[Exercise objective] Change "data points" to "plotted values" wherever it appears in the records below, and reproduce them with everything else the same. Leave out the pictures.

[Excerpts from a dataset]
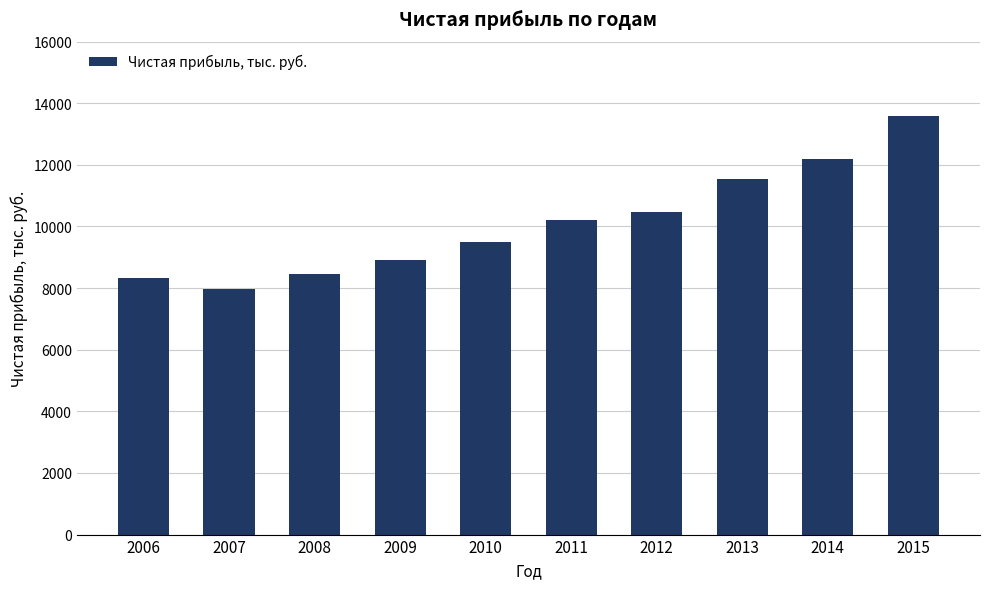

How many data points are less than 10209?

5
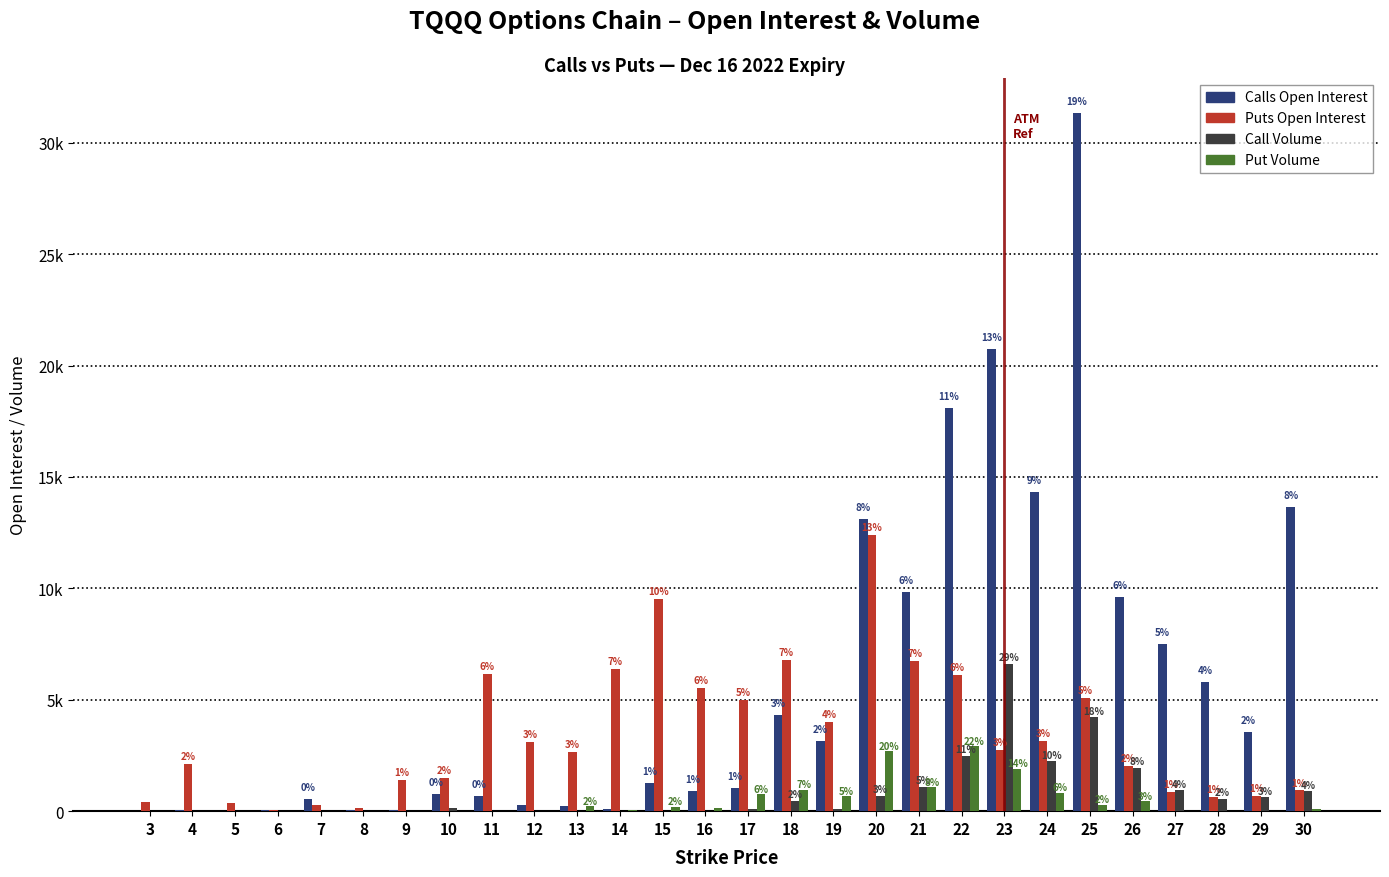

Are the bars grouped side by side (vs. stacked)?

Yes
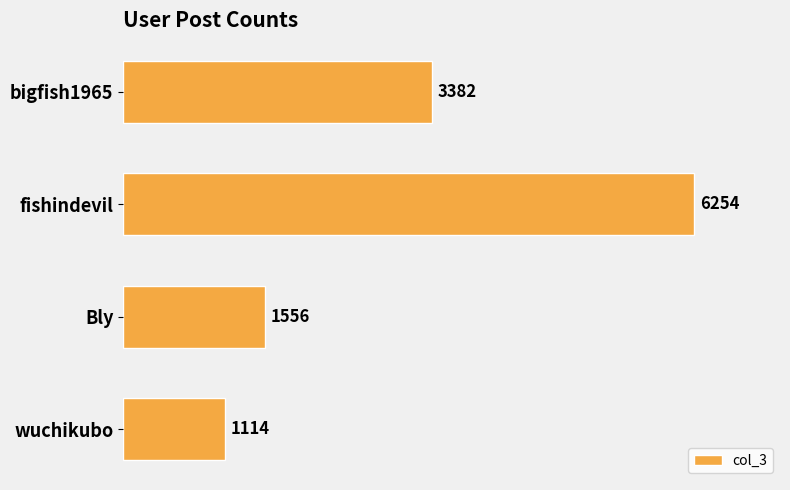

What is the label of the 2nd bar from the top?

fishindevil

[Expected answer]
How many plotted values are less than 10209?

5

Are the bars grouped side by side (vs. stacked)?

Yes

What is the label of the 2nd bar from the top?

fishindevil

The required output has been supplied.